## [RECORDS FOR THE TASK]
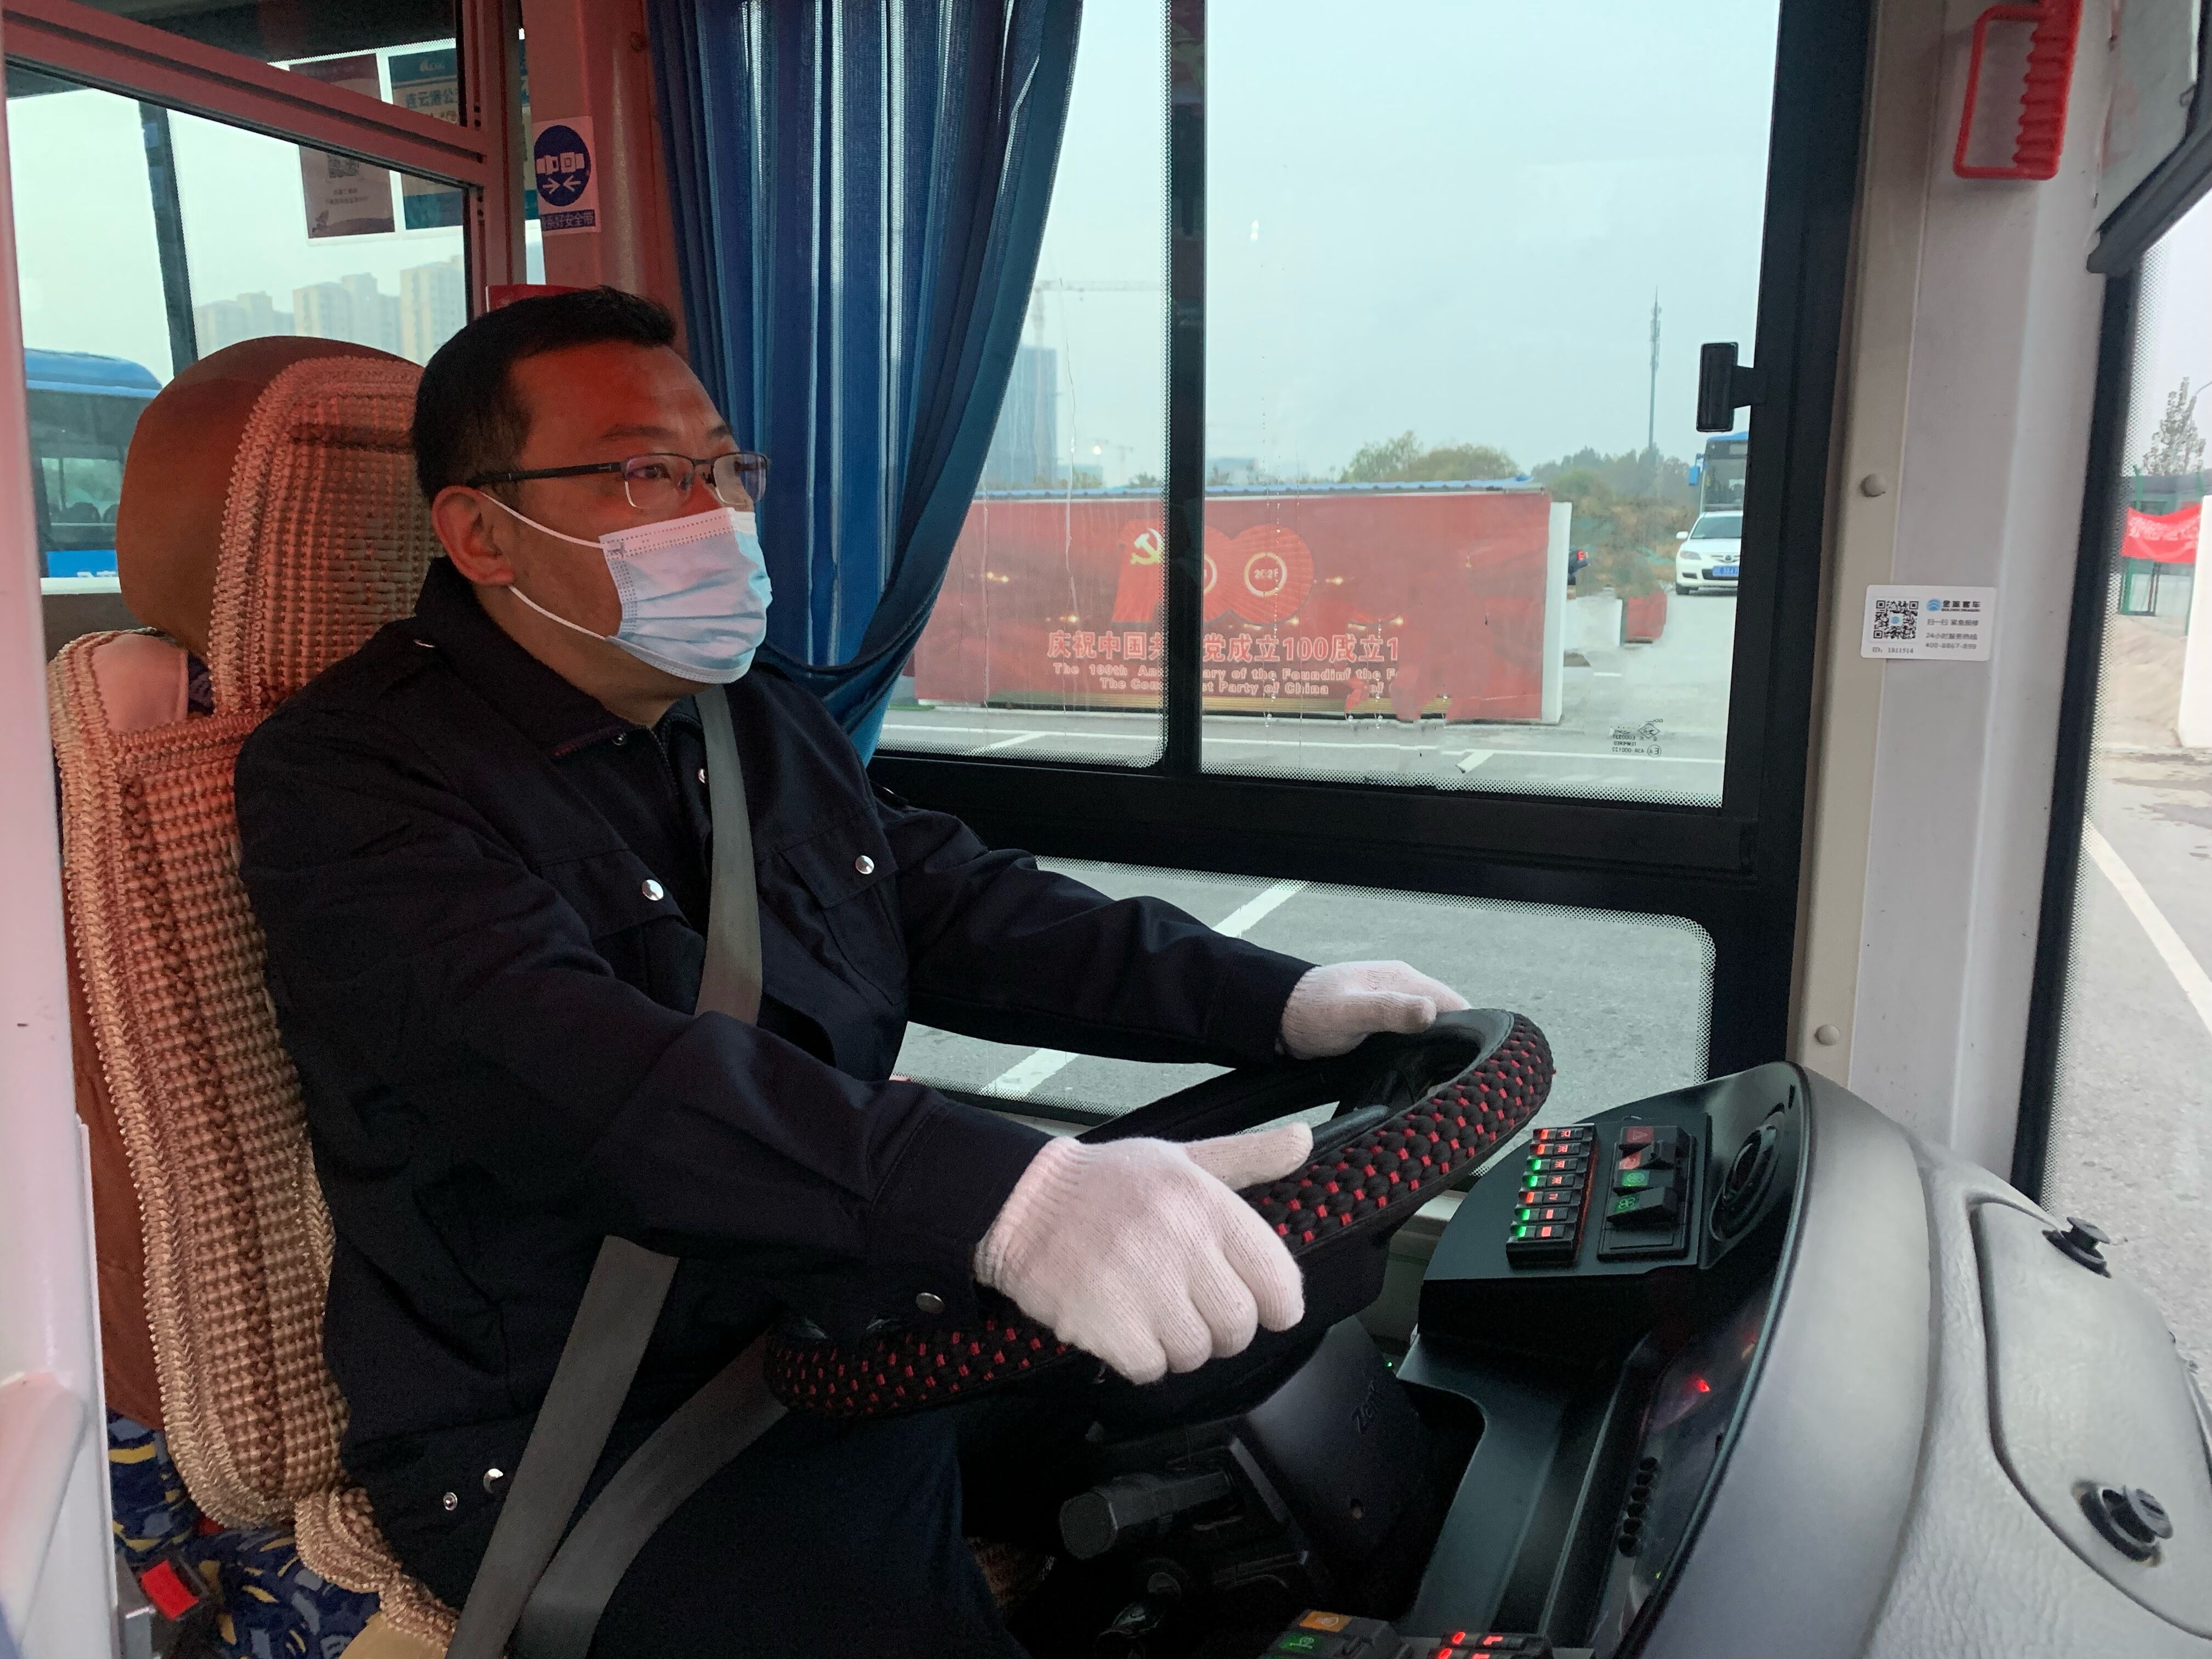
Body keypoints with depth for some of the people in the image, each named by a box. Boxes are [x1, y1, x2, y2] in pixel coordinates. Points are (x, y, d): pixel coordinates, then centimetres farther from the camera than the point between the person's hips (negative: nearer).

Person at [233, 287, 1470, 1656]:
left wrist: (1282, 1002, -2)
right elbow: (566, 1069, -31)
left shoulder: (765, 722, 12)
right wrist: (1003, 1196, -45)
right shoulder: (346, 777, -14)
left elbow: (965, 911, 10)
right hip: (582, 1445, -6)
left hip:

## [TASK INSTRUCTIONS]
Each line above that contains the word "right" must be copied.

## [TASK ANSWER]
right elbow: (566, 1069, -31)
right wrist: (1003, 1196, -45)
right shoulder: (346, 777, -14)
right hip: (582, 1445, -6)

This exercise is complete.